WHAT NEEDS TO BE DONE: Among the entries below, how many lines include "ring"? Answer with the number only.

*** RECORD EXTRACTS Section Begins ***

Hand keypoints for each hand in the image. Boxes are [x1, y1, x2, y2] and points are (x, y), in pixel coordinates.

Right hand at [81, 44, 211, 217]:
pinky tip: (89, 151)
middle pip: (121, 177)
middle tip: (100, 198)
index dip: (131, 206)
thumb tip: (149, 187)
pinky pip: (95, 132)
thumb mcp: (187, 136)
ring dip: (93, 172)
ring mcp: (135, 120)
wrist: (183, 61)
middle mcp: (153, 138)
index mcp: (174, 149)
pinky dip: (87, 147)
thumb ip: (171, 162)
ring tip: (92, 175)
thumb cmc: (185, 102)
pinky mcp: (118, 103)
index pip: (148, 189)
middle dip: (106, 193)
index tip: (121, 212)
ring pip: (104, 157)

*** RECORD EXTRACTS Section Ends ***
*** RECORD EXTRACTS Section Begins ***

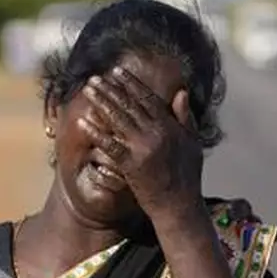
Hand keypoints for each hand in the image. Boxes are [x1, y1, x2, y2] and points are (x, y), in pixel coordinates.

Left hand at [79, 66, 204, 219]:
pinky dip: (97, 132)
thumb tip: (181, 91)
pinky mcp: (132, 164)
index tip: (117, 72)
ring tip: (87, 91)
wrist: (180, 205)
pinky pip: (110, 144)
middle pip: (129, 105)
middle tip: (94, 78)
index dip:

*** RECORD EXTRACTS Section Ends ***

ANSWER TO THIS EXERCISE: 5